Page-level text extractions:
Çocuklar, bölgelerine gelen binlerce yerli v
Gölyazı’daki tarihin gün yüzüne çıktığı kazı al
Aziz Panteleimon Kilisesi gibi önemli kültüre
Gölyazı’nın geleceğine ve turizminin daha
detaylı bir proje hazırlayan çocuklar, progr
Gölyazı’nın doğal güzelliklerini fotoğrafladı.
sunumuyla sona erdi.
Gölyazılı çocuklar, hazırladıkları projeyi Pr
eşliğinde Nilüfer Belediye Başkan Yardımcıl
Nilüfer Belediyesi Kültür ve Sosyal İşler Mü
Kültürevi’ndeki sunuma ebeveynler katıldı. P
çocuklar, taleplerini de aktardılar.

> **WHAT IS REQUIRED**
Using the records above, please repeat the line with "eşliğinde Nilüfer Belediye Başkan Yardımcıl" and every line after it exactly, and give no other text.

> **EXERCISE SOLUTION**
eşliğinde Nilüfer Belediye Başkan Yardımcıl
Nilüfer Belediyesi Kültür ve Sosyal İşler Mü
Kültürevi’ndeki sunuma ebeveynler katıldı. P
çocuklar, taleplerini de aktardılar.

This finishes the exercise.